Dans une analyse, « s’agit-il de se séparer de sa famille ou de sa part prise dans la jouissance familiale ? [1] » Ce travail, Laure Murat le fait non par la psychanalyse mais grâce à l’écriture.
Elle descend du grand militaire du même nom. Ses lignées paternelle et maternelle sont aristocratiques. L’annonce de son homosexualité a entraîné son exclusion unanime par sa famille.
Dans son ouvrage Proust, roman familial, elle soutient que Marcel Proust – qui a connu certains de ses ancêtres –présente, dans À la recherche du temps perdu, le dessillement progressif du narrateur quant à l’aristocratie. Elle écrit : « les gens qui m’entouraient étaient, stricto sensu, des personnages de Proust. [2] »

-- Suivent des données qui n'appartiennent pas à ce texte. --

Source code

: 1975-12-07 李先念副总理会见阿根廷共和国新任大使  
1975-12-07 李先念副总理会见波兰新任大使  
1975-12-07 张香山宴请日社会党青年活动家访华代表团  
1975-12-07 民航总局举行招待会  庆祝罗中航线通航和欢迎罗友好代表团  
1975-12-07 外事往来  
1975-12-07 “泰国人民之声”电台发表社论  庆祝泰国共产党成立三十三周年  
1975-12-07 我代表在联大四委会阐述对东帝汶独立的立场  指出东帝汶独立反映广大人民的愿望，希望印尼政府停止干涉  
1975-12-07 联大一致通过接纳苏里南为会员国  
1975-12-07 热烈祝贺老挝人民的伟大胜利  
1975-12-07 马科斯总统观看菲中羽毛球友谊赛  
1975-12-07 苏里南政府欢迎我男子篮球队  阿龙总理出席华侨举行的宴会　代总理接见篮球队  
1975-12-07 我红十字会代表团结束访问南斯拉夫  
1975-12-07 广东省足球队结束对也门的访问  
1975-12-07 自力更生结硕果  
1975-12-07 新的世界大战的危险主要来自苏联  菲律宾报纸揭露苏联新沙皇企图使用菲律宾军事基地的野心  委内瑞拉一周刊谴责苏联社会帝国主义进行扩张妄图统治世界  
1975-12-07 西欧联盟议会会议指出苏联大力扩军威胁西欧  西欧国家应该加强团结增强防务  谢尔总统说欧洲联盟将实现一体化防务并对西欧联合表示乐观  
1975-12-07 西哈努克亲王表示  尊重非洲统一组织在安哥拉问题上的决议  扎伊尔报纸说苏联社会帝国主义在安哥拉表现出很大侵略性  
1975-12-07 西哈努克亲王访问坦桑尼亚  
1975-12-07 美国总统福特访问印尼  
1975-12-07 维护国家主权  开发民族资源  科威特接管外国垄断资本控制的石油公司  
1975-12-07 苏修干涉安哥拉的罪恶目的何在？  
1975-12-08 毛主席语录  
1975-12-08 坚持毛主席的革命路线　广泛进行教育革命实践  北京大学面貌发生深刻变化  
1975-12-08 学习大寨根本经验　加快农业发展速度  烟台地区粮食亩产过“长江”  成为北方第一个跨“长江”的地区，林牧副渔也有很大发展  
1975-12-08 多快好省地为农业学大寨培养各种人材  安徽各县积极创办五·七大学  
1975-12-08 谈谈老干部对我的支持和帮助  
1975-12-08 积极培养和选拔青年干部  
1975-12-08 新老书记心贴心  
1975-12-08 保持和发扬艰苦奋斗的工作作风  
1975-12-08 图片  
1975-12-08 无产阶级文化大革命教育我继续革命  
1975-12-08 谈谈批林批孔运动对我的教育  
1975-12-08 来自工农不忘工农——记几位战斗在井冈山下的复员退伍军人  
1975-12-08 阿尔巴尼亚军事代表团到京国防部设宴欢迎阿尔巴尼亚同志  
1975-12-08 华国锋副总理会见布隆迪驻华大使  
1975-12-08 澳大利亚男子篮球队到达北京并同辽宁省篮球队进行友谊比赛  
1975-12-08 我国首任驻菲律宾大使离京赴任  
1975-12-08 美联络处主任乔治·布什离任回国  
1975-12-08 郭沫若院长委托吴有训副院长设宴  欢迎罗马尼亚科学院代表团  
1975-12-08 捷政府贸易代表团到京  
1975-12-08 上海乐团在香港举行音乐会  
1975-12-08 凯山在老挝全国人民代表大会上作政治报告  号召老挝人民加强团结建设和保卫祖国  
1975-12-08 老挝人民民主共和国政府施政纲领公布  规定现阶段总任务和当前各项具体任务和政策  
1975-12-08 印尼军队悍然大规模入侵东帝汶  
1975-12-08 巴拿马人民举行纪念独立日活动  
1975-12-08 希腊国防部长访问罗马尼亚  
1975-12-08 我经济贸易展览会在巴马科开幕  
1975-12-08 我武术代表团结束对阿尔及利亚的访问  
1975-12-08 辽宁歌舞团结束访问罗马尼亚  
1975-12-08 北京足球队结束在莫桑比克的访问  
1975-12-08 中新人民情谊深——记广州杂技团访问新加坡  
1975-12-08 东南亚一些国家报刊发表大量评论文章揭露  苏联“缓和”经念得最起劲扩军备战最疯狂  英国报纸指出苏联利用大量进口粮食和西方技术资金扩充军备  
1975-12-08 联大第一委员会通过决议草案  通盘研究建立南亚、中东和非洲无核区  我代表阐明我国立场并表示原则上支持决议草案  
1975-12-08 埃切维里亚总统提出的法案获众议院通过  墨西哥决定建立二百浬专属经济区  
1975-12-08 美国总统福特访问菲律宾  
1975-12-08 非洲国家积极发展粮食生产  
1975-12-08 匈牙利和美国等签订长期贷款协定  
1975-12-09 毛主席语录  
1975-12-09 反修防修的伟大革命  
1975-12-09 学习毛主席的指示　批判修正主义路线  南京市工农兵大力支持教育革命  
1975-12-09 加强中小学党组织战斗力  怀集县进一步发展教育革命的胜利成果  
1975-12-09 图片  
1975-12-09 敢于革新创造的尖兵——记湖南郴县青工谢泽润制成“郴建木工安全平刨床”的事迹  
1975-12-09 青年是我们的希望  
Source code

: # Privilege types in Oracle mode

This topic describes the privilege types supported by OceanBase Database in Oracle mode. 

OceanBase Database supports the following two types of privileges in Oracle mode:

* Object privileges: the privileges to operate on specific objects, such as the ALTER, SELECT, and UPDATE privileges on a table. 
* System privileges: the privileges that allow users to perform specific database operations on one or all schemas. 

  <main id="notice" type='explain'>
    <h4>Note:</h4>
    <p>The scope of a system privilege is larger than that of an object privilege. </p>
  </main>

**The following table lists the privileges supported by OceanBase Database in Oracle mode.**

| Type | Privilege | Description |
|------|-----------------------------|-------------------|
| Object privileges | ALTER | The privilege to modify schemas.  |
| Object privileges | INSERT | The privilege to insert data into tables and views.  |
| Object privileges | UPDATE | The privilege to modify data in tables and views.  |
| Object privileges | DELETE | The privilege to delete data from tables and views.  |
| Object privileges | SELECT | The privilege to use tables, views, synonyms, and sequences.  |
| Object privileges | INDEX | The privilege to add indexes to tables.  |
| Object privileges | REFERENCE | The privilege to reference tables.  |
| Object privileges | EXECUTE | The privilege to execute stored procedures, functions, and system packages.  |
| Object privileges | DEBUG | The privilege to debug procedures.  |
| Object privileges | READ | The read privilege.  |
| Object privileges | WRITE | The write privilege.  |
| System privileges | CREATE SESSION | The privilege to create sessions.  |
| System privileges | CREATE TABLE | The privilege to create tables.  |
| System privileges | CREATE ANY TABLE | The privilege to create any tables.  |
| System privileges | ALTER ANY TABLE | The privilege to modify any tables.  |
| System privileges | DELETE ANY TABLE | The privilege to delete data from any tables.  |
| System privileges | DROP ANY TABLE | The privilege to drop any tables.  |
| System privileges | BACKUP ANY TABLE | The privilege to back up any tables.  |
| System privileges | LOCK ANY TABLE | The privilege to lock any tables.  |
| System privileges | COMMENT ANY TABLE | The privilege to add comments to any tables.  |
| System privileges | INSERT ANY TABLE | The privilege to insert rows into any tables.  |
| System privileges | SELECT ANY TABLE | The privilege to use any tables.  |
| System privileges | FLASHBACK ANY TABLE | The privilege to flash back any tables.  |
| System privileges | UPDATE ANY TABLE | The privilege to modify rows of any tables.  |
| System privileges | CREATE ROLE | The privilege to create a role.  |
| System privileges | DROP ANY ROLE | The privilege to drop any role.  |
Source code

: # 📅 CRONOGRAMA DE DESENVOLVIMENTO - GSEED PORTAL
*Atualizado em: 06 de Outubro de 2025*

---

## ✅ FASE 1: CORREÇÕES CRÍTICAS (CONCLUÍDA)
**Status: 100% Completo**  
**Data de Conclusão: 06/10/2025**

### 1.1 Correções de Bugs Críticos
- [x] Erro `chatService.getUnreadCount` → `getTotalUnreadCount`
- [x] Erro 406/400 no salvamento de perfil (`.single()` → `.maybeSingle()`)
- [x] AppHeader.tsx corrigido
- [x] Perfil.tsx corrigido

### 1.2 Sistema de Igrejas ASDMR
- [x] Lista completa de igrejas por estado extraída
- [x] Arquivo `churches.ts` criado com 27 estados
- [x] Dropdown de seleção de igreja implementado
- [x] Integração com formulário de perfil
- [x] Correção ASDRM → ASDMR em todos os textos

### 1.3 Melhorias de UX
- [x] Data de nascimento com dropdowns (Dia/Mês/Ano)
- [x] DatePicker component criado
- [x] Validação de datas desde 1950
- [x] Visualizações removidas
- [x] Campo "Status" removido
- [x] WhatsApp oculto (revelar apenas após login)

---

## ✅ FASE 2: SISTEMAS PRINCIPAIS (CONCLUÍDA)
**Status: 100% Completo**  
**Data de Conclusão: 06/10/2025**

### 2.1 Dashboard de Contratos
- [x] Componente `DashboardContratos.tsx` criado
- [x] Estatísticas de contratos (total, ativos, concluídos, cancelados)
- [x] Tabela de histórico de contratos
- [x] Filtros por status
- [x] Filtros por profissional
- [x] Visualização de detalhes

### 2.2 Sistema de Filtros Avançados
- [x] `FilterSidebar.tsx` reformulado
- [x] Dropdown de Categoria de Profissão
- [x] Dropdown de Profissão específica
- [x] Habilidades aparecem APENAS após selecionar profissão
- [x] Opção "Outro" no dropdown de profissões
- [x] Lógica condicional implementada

La Recherche éclaire, pour elle, le malaise qu’elle ressentait dans ce milieu. Il lui a fallu des années pour mieux voir dans quel ordre symbolique on y est enfermé, en autarcie, comme dans un château-fort. Dans cette prison mondaine, le nom propre inscrit dans la généalogie est essentiel. On y partage une langue commune, sorte de « rhétorique de la monstration et du silence [3] », qui permet surtout de ne rien dire. On y vit sous la domination de l’objet regard, en représentation, plaçant par-dessus tout le maintien des apparences. L. Murat évoque la « face prétendument solaire de l’aristocratie [4] » masquant son vide.
Les secrets de famille y sont prégnants. Pour Jacques-Alain Miller, « la famille est essentiellement unie par un secret, […] par un non-dit […] C’est toujours un secret sur la jouissance : de quoi jouissent le père et la mère ? [5] ».
L. Murat évoque le secret sur l’homosexualité – on peut l’être mais pas le dire, mentir s’impose – et elle souligne que sa mère a été la première à la rejeter quand elle a énoncé ce qui aurait dû rester caché.
Mais elle débusque aussi dans la famille maternelle un secret sur l’inceste. En suivant l’indication de Lacan, les soins de sa mère ne « portent [pas] la marque d’un intérêt particularisé [6] » mais « l’absence, le vide, purs [7] ». L. Murat, qui découvre l’inceste commis par son arrière-grand-père maternel – dont l’épouse a dignement élevé la fille qui en est née –fait l’hypothèse suivante : la manière dont cet inceste a été couvert par le secret familial est une source de « l’absence » de sa mère. Hélène Bonnaud évoque, dans le cas de l’inceste, la « jouissance à se taire qui touche […] à la parole en tant que le secret en maintient le pacte. […] Sortir de ce silence-là, c’est perdre quelque chose de cette jouissance qui promet le semblant d’union, le semblant de famille une [8] ».
Ainsi, l’institution aristocratique impose de « parler pour ne rien dire ». Il semble que pour L. Murat,– qui, comme elle le souligne, « ne comprendrait pas ce qu’elle vit si elle ne l’écrivait pas [9] » – l’écriture a eu comme fonction de lui permettre de « se sauver » de la jouissance familiale dans laquelle elle était prise.
[1] Langelez-Stevens K., « Le réel en jeu dans la famille, la jouissance, comment s’en séparer », intervention à L’ACF en Aquitaine, le 07 décembre 2024, inédit.
[2] Murat L., Proust, roman familial, Robert Laffont, Le Livre de Poche, 2023, p. 70.
[3] Ibid., p. 141.
[4] Ibid., p. 143.
[5] Miller J.-A., « Affaires de famille dans l’inconscient », Enfants terribles et parents exaspérés, Institut psychanalytique de l’enfant du Champ freudien, Paris, Navarin éditeur, 2023, p. 163.
[6] Lacan J., « Note sur l’enfant », Autres écrits, Paris, Seuil, 2001, p. 373.
[7] Murat L., op.cit., p. 124.
[8] Bonnaud H., « Inceste et secrets de famille. Familles, questions cruciales. », posté le 27 août 2021, sur le blog : G.N.I.P.L.
[9] L. Murat interviewée par L. Adler, Maison de la Poésie, 4 octobre 2023. Disponible sur YouTube.